*** Opening Input for this task ***

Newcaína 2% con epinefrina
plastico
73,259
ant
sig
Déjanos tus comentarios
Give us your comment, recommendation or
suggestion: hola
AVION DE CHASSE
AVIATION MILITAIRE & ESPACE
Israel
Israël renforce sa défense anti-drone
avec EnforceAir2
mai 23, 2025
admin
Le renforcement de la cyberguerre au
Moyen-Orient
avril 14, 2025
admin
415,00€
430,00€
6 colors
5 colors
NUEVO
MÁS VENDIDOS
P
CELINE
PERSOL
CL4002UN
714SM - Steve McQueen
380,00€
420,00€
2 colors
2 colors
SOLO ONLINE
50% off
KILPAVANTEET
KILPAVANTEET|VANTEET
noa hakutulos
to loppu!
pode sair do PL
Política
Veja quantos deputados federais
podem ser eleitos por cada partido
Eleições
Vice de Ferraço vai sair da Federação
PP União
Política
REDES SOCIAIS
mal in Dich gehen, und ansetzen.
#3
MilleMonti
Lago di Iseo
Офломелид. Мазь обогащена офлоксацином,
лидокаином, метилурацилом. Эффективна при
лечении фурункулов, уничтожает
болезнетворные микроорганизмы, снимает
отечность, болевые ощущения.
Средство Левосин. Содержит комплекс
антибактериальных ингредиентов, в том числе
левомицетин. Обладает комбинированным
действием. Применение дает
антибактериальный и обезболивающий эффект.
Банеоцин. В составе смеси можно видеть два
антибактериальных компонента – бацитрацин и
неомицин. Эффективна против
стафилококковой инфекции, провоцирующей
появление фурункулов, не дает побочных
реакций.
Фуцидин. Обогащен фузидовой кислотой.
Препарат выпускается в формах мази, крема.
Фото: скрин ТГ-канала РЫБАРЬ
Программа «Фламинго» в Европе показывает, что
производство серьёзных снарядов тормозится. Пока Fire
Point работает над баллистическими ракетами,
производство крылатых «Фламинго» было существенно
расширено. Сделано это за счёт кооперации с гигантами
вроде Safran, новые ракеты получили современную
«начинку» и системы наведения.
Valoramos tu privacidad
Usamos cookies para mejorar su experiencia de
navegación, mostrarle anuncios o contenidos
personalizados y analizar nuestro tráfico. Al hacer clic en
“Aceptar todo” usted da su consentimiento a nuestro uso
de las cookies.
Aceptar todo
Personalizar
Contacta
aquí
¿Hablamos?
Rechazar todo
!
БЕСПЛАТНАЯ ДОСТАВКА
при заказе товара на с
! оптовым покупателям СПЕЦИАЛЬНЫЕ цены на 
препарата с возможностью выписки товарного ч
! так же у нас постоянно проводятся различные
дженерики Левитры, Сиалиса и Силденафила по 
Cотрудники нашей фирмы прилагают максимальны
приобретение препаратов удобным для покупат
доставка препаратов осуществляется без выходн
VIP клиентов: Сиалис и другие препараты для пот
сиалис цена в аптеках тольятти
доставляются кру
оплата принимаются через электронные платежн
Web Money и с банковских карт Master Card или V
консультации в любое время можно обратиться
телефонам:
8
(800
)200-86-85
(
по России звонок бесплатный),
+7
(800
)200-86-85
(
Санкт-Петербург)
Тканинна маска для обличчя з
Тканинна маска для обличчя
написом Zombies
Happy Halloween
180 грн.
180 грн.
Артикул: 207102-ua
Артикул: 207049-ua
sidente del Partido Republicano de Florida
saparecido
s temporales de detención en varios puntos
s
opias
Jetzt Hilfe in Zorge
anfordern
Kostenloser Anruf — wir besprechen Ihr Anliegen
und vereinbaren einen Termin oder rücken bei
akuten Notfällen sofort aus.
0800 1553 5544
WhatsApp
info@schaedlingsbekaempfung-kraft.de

*** Closing Input for this task ***

**Task brief**
For the lines above, output exactly those from the line containing "болезнетворные микроорганизмы, снимает" through the line containing "Банеоцин. В составе смеси можно видеть два", and skip the others.

**Solution to the problem**
болезнетворные микроорганизмы, снимает
отечность, болевые ощущения.
Средство Левосин. Содержит комплекс
антибактериальных ингредиентов, в том числе
левомицетин. Обладает комбинированным
действием. Применение дает
антибактериальный и обезболивающий эффект.
Банеоцин. В составе смеси можно видеть два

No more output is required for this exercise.